_목표_
아래 줄들을 글자 하나 바꾸지 않고 그대로 옮겨 적어 주시겠어요? 그림은 빼고 적어 주세요.

_주어진 줄_
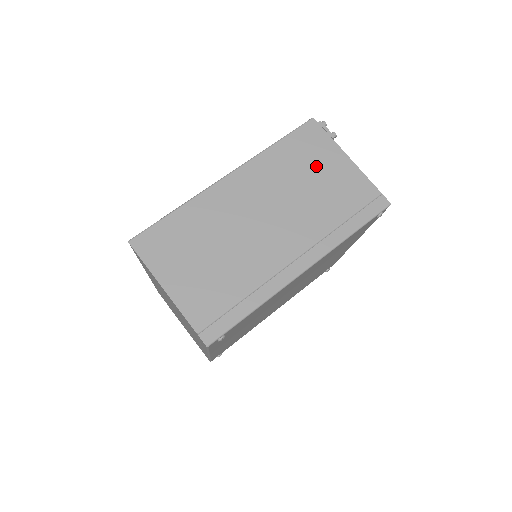
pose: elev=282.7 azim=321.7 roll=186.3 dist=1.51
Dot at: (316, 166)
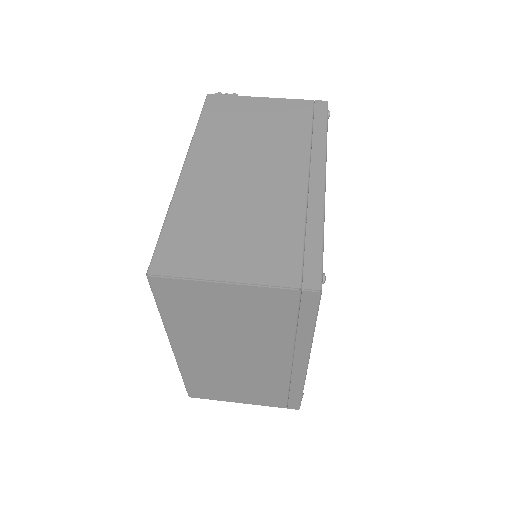
Dot at: (247, 116)
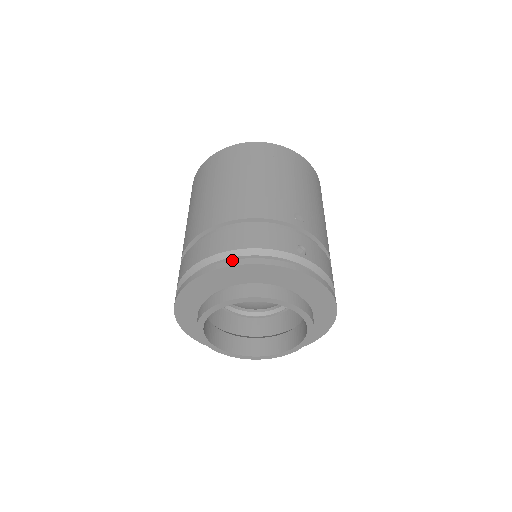
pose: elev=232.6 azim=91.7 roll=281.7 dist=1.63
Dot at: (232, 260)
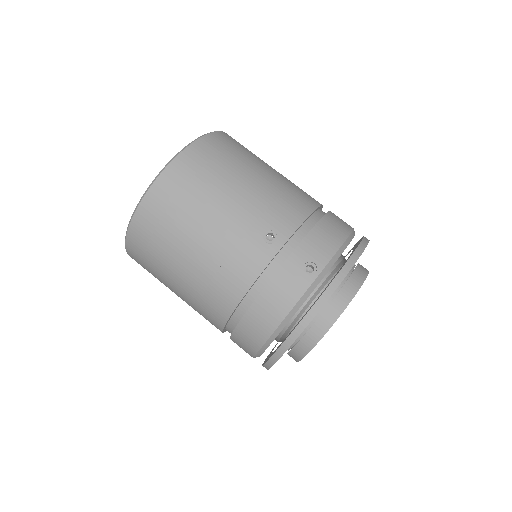
Dot at: (284, 343)
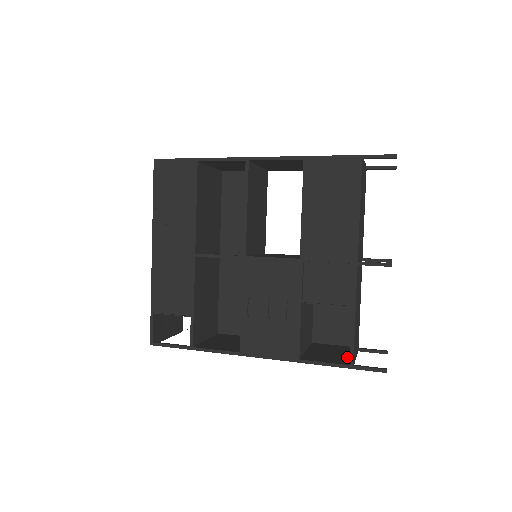
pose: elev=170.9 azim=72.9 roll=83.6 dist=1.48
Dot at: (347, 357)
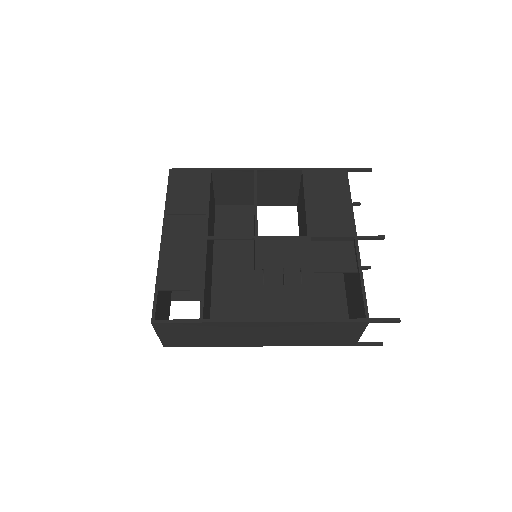
Dot at: occluded
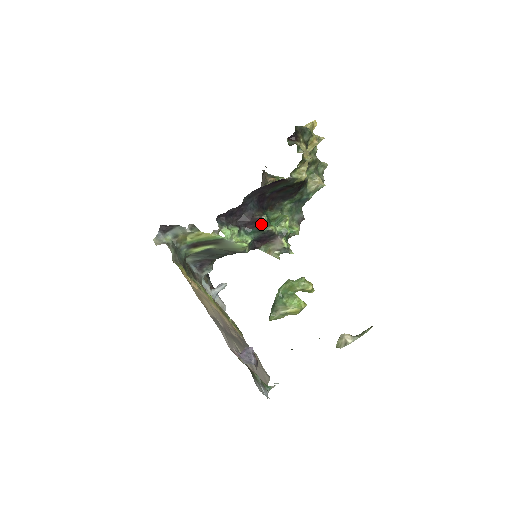
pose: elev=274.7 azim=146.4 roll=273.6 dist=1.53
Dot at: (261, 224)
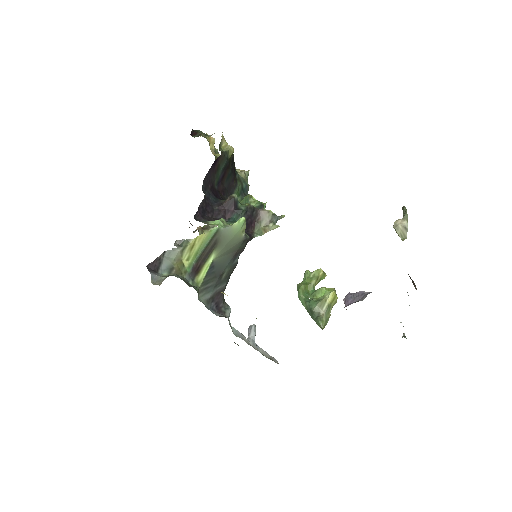
Dot at: (236, 205)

_예제 풀이_
pose: elev=282.7 azim=321.7 roll=186.3 dist=1.51
Dot at: (316, 166)
Dot at: (247, 116)
pose: elev=232.6 azim=91.7 roll=281.7 dist=1.63
Dot at: (232, 260)
Dot at: (284, 343)
pose: elev=170.9 azim=72.9 roll=83.6 dist=1.48
Dot at: (347, 357)
Dot at: occluded
pose: elev=274.7 azim=146.4 roll=273.6 dist=1.53
Dot at: (261, 224)
Dot at: (236, 205)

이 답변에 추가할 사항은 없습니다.